In this notebook, I'll demonstrate how to load data from an Excel spreadsheet and how to compute statistical moments on data that has missing values.

I will be using the Python library `pandas` to do all of this computation. `pandas` is the most commonly used Python library for working with data.

In [None]:
import pandas as pd

Google Colab doesn't have a required package for working with Excel files installed by default. Every time we open up a notebook, the Colab's computation environment is reset to the default. Therefore, every time we restart the notebook, we'll need to install it. You can do it with the command below.
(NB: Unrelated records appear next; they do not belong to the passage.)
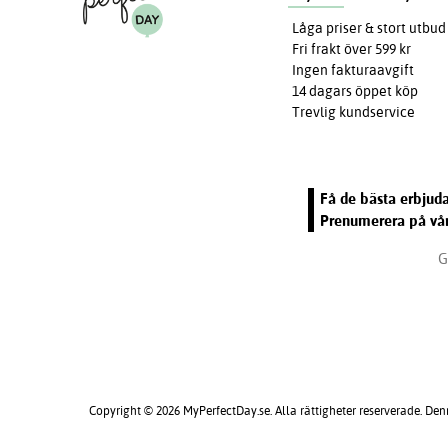
Låga priser & stort utbud
Fri frakt över 599 kr
Ingen fakturaavgift
14 dagars öppet köp
Trevlig kundservice
Få de bästa erbjuda
Prenumerera på vår
G
Copyright © 2026 MyPerfectDay.se. Alla rättigheter reserverade. Den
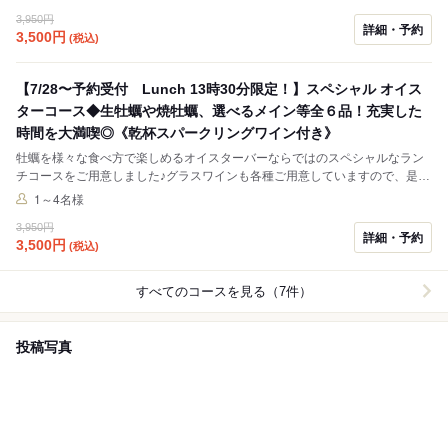
3,950円
詳細・予約
3,500
円
(税込)
【7/28〜予約受付 Lunch 13時30分限定！】スペシャル オイス
ターコース◆生牡蠣や焼牡蠣、選べるメイン等全６品！充実した
時間を大満喫◎《乾杯スパークリングワイン付き》
牡蠣を様々な食べ方で楽しめるオイスターバーならではのスペシャルなラン
チコースをご用意しました♪グラスワインも各種ご用意していますので、是非
ワインペアリングしてお楽しみ下さい♪
1～4名様
3,950円
詳細・予約
3,500
円
(税込)
すべてのコースを見る（7件）
投稿写真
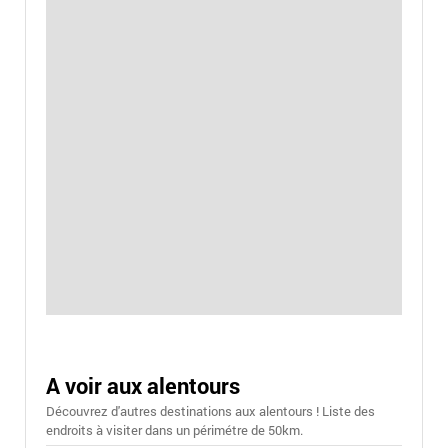
A voir aux alentours
Découvrez d'autres destinations aux alentours ! Liste des
endroits à visiter dans un périmétre de 50km.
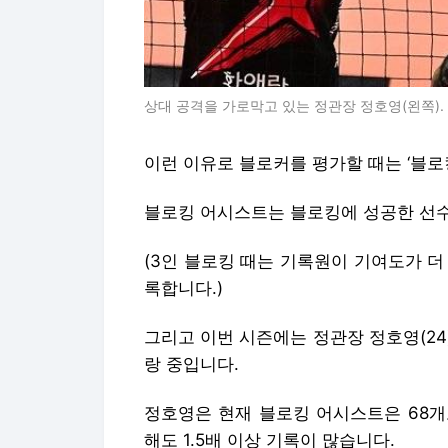
상대 공격을 가로막고 있는 정관장 정호영(왼쪽).
이런 이유로 블로커를 평가할 때는 ‘블로
블로킹 어시스트는 블로킹에 성공한 선수
(3인 블로킹 때는 기록원이 기여도가 
록합니다.)
그리고 이번 시즌에는 정관장 정호영(2
랑 중입니다.
정호영은 현재 블로킹 어시스트은 68개로
해도 1.5배 이상 기록이 많습니다.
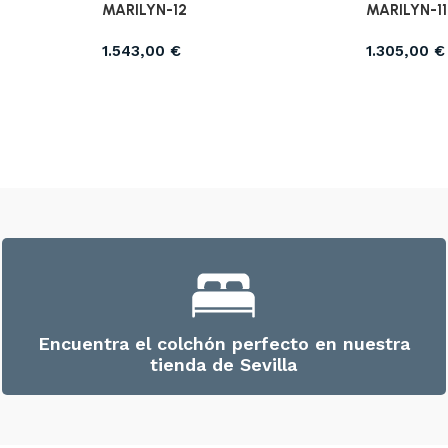
MARILYN-12
MARILYN-11
1.543,00
€
1.305,00
€
Encuentra el colchón perfecto en nuestra
tienda de Sevilla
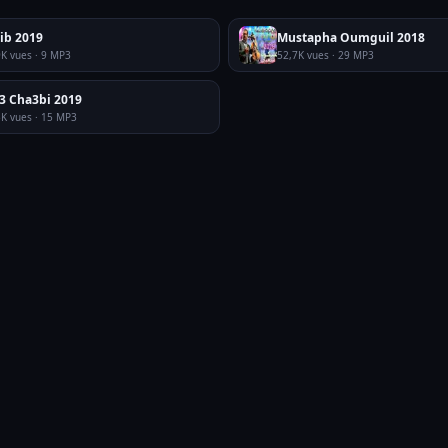
ib 2019
Mustapha Oumguil 2018
9K vues · 9 MP3
52,7K vues · 29 MP3
3 Cha3bi 2019
5K vues · 15 MP3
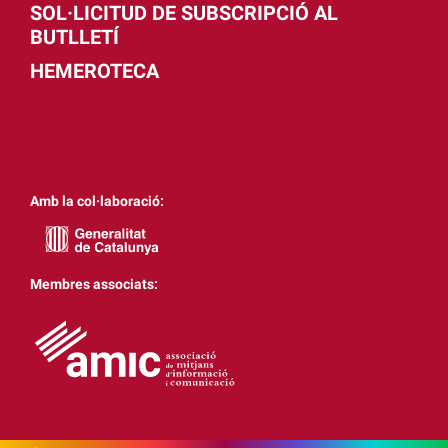
SOL·LICITUD DE SUBSCRIPCIÓ AL
BUTLLETÍ
HEMEROTECA
Amb la col·laboració:
Membres associats:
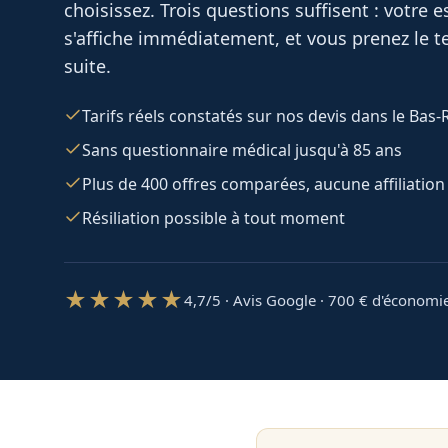
choisissez. Trois questions suffisent : votre
s'affiche immédiatement, et vous prenez le te
suite.
Tarifs réels constatés sur nos devis dans le Bas-
Sans questionnaire médical jusqu'à 85 ans
Plus de 400 offres comparées, aucune affiliation
Résiliation possible à tout moment
★★★★★
4,7/5 · Avis Google · 700
€ d'économi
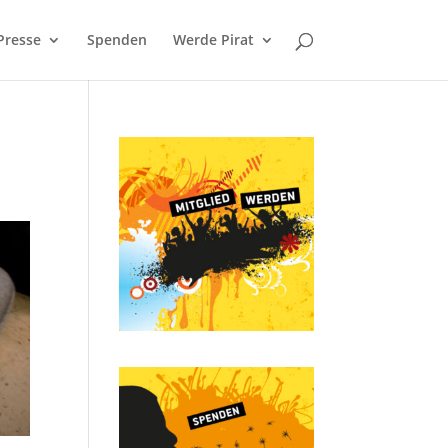
Presse
Spenden
Werde Pirat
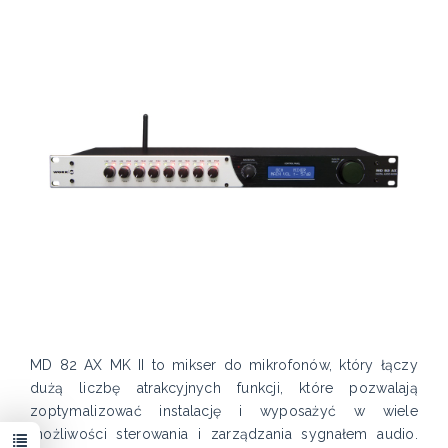
MD 82 AX MK II to mikser do mikrofonów, który łączy
dużą liczbę atrakcyjnych funkcji, które pozwalają
zoptymalizować instalację i wyposażyć w wiele
możliwości sterowania i zarządzania sygnałem audio.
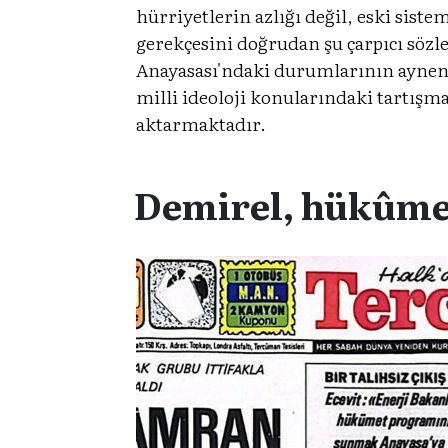
hürriyetlerin azlığı değil, eski sist
gerekçesini doğrudan şu çarpıcı sözle
Anayasası'ndaki durumlarının aynen k
milli ideoloji konularındaki tartışma
aktarmaktadır.
Demirel, hükûmet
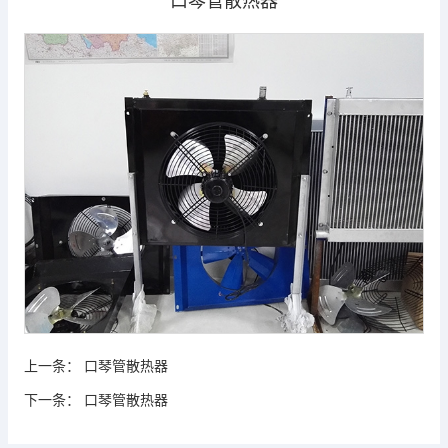
口琴管散热器
上一条：
口琴管散热器
下一条：
口琴管散热器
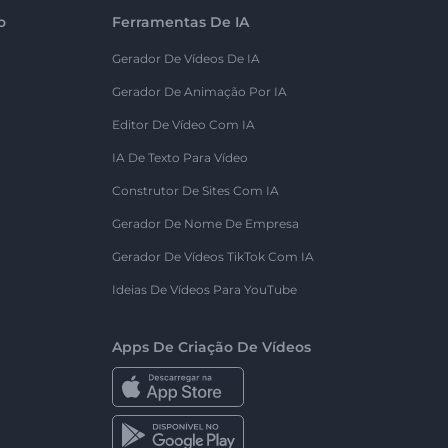
o
Ferramentas De IA
Gerador De Vídeos De IA
Gerador De Animação Por IA
Editor De Vídeo Com IA
IA De Texto Para Vídeo
Construtor De Sites Com IA
Gerador De Nome De Empresa
Gerador De Vídeos TikTok Com IA
Ideias De Vídeos Para YouTube
Apps De Criação De Vídeos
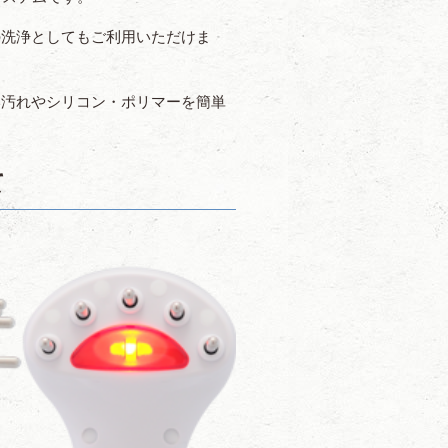
の洗浄としてもご利用いただけま
い汚れやシリコン・ポリマーを簡単
て
。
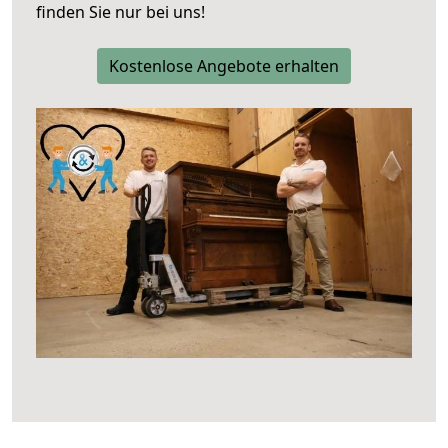
finden Sie nur bei uns!
Kostenlose Angebote erhalten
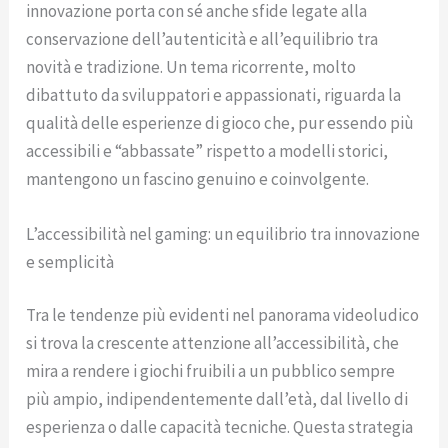
innovazione porta con sé anche sfide legate alla
conservazione dell’autenticità e all’equilibrio tra
novità e tradizione. Un tema ricorrente, molto
dibattuto da sviluppatori e appassionati, riguarda la
qualità delle esperienze di gioco che, pur essendo più
accessibili e “abbassate” rispetto a modelli storici,
mantengono un fascino genuino e coinvolgente.
L’accessibilità nel gaming: un equilibrio tra innovazione
e semplicità
Tra le tendenze più evidenti nel panorama videoludico
si trova la crescente attenzione all’accessibilità, che
mira a rendere i giochi fruibili a un pubblico sempre
più ampio, indipendentemente dall’età, dal livello di
esperienza o dalle capacità tecniche. Questa strategia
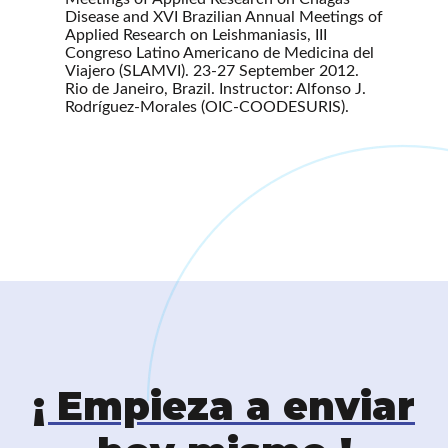
Disease and XVI Brazilian Annual Meetings of
Applied Research on Leishmaniasis, III
Congreso Latino Americano de Medicina del
Viajero (SLAMVI). 23-27 September 2012.
Rio de Janeiro, Brazil. Instructor: Alfonso J.
Rodríguez-Morales (OIC-COODESURIS).
¡ Empieza a enviar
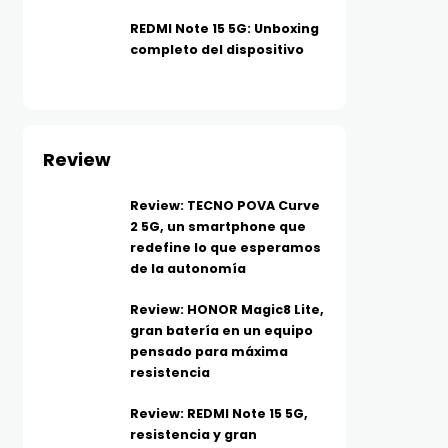
REDMI Note 15 5G: Unboxing
completo del dispositivo
Review
Review: TECNO POVA Curve
2 5G, un smartphone que
redefine lo que esperamos
de la autonomía
Review: HONOR Magic8 Lite,
gran batería en un equipo
pensado para máxima
resistencia
Review: REDMI Note 15 5G,
resistencia y gran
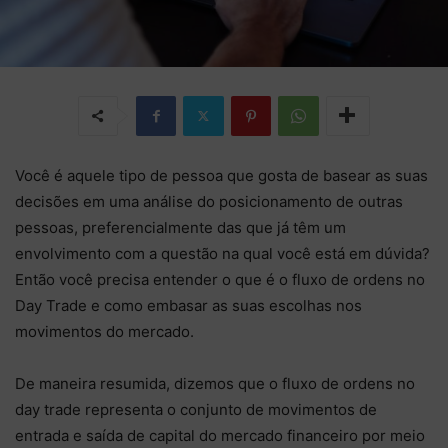
Você é aquele tipo de pessoa que gosta de basear as suas
decisões em uma análise do posicionamento de outras
pessoas, preferencialmente das que já têm um
envolvimento com a questão na qual você está em dúvida?
Então você precisa entender o que é o fluxo de ordens no
Day Trade e como embasar as suas escolhas nos
movimentos do mercado.
De maneira resumida, dizemos que o fluxo de ordens no
day trade representa o conjunto de movimentos de
entrada e saída de capital do mercado financeiro por meio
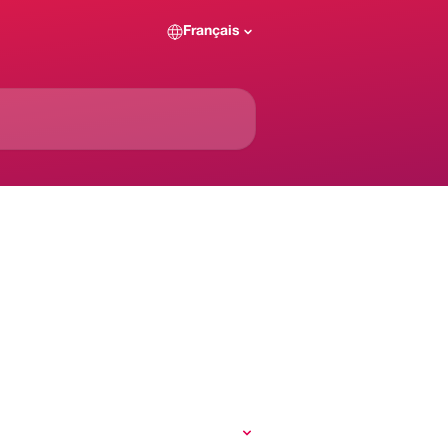
Français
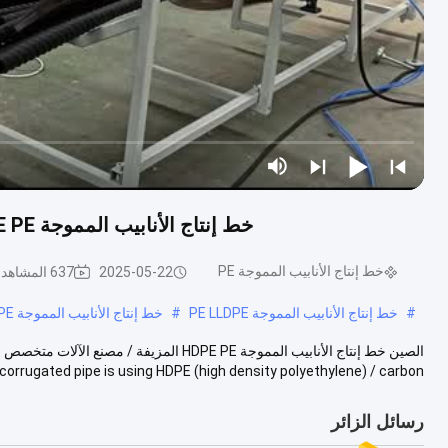
خط إنتاج الأنابيب المموجة PE HDPE PE ماكينات الأنابيب المموجة المضغوطة مسبقًا
خط إنتاج الأنابيب المموجة PE
2025-05-22
637 المشاهدات
#
خط إنتاج الأنابيب المموجة PE LLDPE
#
خط إنتاج الأنابيب المموجة PE
corrugated pipe is using HDPE (high density polyethylene) / carbon ...
رسائل الزائر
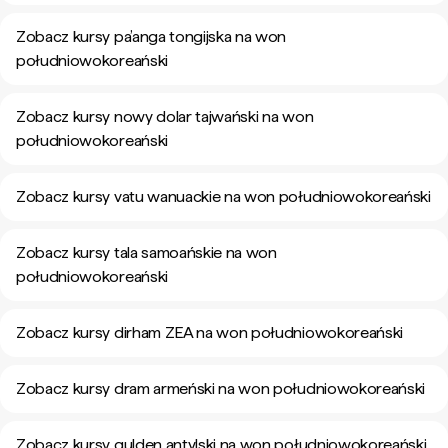
Zobacz kursy pa’anga tongijska na won
południowokoreański
Zobacz kursy nowy dolar tajwański na won
południowokoreański
Zobacz kursy vatu wanuackie na won południowokoreański
Zobacz kursy tala samoańskie na won
południowokoreański
Zobacz kursy dirham ZEA na won południowokoreański
Zobacz kursy dram armeński na won południowokoreański
Zobacz kursy gulden antylski na won południowokoreański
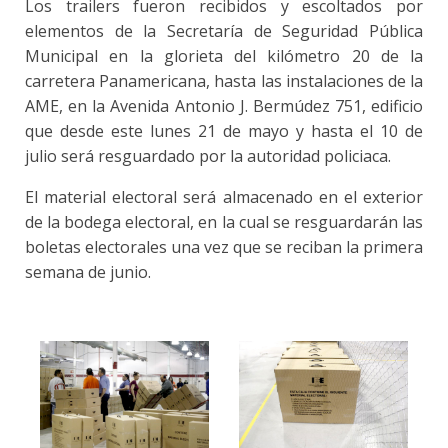
Los trailers fueron recibidos y escoltados por
elementos de la Secretaría de Seguridad Pública
Municipal en la glorieta del kilómetro 20 de la
carretera Panamericana, hasta las instalaciones de la
AME, en la Avenida Antonio J. Bermúdez 751, edificio
que desde este lunes 21 de mayo y hasta el 10 de
julio será resguardado por la autoridad policiaca.
El material electoral será almacenado en el exterior
de la bodega electoral, en la cual se resguardarán las
boletas electorales una vez que se reciban la primera
semana de junio.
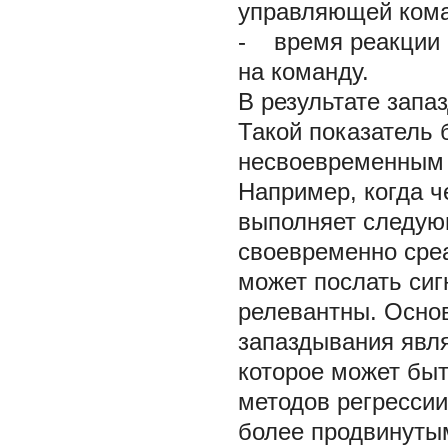
управляющей ком
-
время реакции 
на команду.
В результате запа
Такой показатель 
несвоевременным 
Например, когда ч
выполняет следую
своевременно среа
может послать сиг
релевантны. Осно
запаздывания явля
которое может бы
методов регрессии
более продвинуты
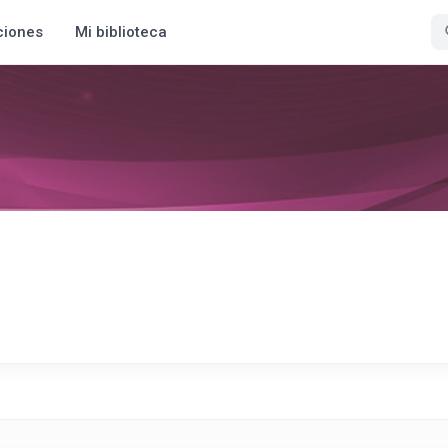
ciones
Mi biblioteca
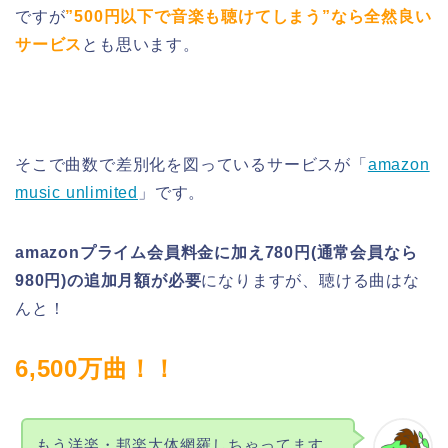
ですが
”500円以下で音楽も聴けてしまう”なら全然良い
サービス
とも思います。
そこで曲数で差別化を図っているサービスが「
amazon
music unlimited
」です。
amazonプライム会員料金に加え780円(通常会員なら
980円)の追加月額が必要
になりますが、聴ける曲はな
んと！
6,500万曲！！
もう洋楽・邦楽大体網羅しちゃってます。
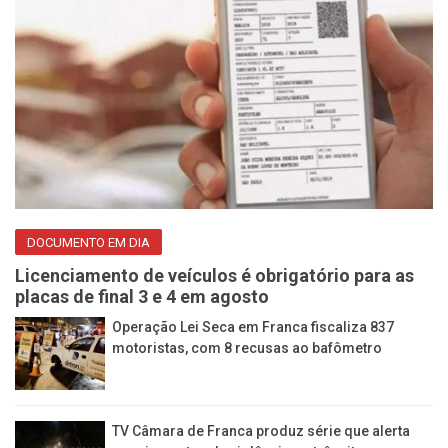
DOCUMENTO EM DIA
Licenciamento de veículos é obrigatório para as
placas de final 3 e 4 em agosto
Operação Lei Seca em Franca fiscaliza 837
motoristas, com 8 recusas ao bafômetro
TV Câmara de Franca produz série que alerta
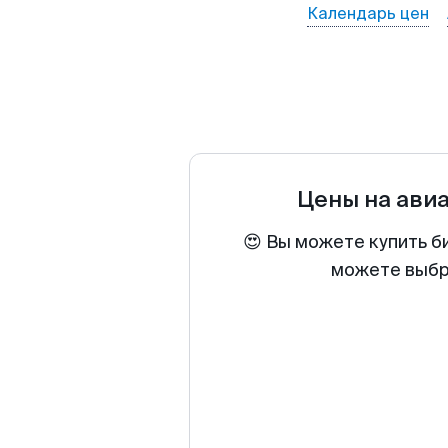
Календарь цен
Цены на ави
😍 Вы можете купить б
можете выбра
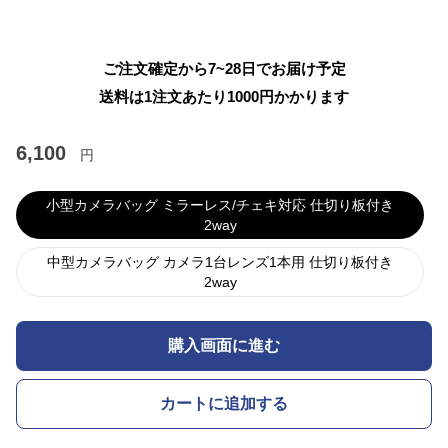
ご注文確定から7~28日でお届け予定
送料は1注文あたり
1000
円かかります
6,100
円
小型カメラバッグ ミラーレス/チェキ対応 仕切り板付き
2way
中型カメラバッグ カメラ1台レンズ1本用 仕切り板付き
2way
購入画面に進む
カートに追加する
If you install Python on your local machine, you won't need to do this.

In [None]:
!pip install xlrd

Since I'm using Google Colab (in the cloud), I've made the HW data available via a Google Drive link so that it's easier to access. 

In [None]:
# Either of these links should work. 

# data_url = "https://drive.google.com/uc?id=1mWYUscdHRImLRukf8tzOvn8XupAjcJCE&export=download"
data_url = "https://github.com/jmbejara/finm367-2018/blob/master/data/assetclass_data_monthly.xlsx?raw=true"

In [None]:
# Use the question mark to easily access the documentation for
# any functions or methods (as it appears in the function's docstring)
pd.read_excel?

In [None]:
# Use two question marks to see the source code
pd.read_excel??

In [None]:
# Use sheet_name=0 to take the first sheet.
df = pd.read_excel(data_url, sheet_name=0)
# Or specify the sheet by name. These two commands give the same result.
df = pd.read_excel(data_url, sheet_name='data')

In [None]:
# Preview the first obvservations
df.head()

In [None]:
# Preview the last observations
df.tail()

In [None]:
# We can also check to make sure the data types of the columns were imported correctly
df.dtypes

In [None]:
# Get an summary of the data
df.describe()

Now suppose we want to compute the mean and standard deviation of each column. For ease, we're just going to compute the arithmetic mean of each column.

In [None]:
df.mean()

In [None]:
df.std()

Notice that we were missing data, yet Pandas handled the issue for us. The default behavior in Pandas is to "ignore" the missing data.  Take a look at the documentation for the method `DataFrame.mean`. It has a keyword parameter called `skipna`. By default, this will exlude NA/null values when computing the result. The `DataFrame.std` method does the same thing.

In [None]:
df.mean?

Suppose instead that we don't want to skip the NA values. This is the result:

In [None]:
df.mean(skipna=False)

Note that the covariance and correlation methods also drop the missing values.

In [None]:
df.cov()

In [None]:
df.corr()

Alternatively, we could drop the missing data from the get-go and create a balanced panel. This may be useful in some scenarios. 

In [None]:
df_balanced = df.dropna()
df_balanced.head()